▸ Data supplied
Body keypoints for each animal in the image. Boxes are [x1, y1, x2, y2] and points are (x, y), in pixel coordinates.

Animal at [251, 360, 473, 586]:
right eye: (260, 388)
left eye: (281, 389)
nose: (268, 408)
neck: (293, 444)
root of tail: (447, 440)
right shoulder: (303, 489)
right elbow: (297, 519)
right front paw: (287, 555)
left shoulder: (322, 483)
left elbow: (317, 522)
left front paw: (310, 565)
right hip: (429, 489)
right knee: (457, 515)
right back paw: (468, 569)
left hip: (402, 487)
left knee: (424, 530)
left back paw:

▸ What you are asked to do
Repeat each line above exactly as it stands.

▸ Response to the exercise
Body keypoints for each animal in the image. Boxes are [x1, y1, x2, y2] and points are (x, y), in pixel coordinates.

Animal at [251, 360, 473, 586]:
right eye: (260, 388)
left eye: (281, 389)
nose: (268, 408)
neck: (293, 444)
root of tail: (447, 440)
right shoulder: (303, 489)
right elbow: (297, 519)
right front paw: (287, 555)
left shoulder: (322, 483)
left elbow: (317, 522)
left front paw: (310, 565)
right hip: (429, 489)
right knee: (457, 515)
right back paw: (468, 569)
left hip: (402, 487)
left knee: (424, 530)
left back paw:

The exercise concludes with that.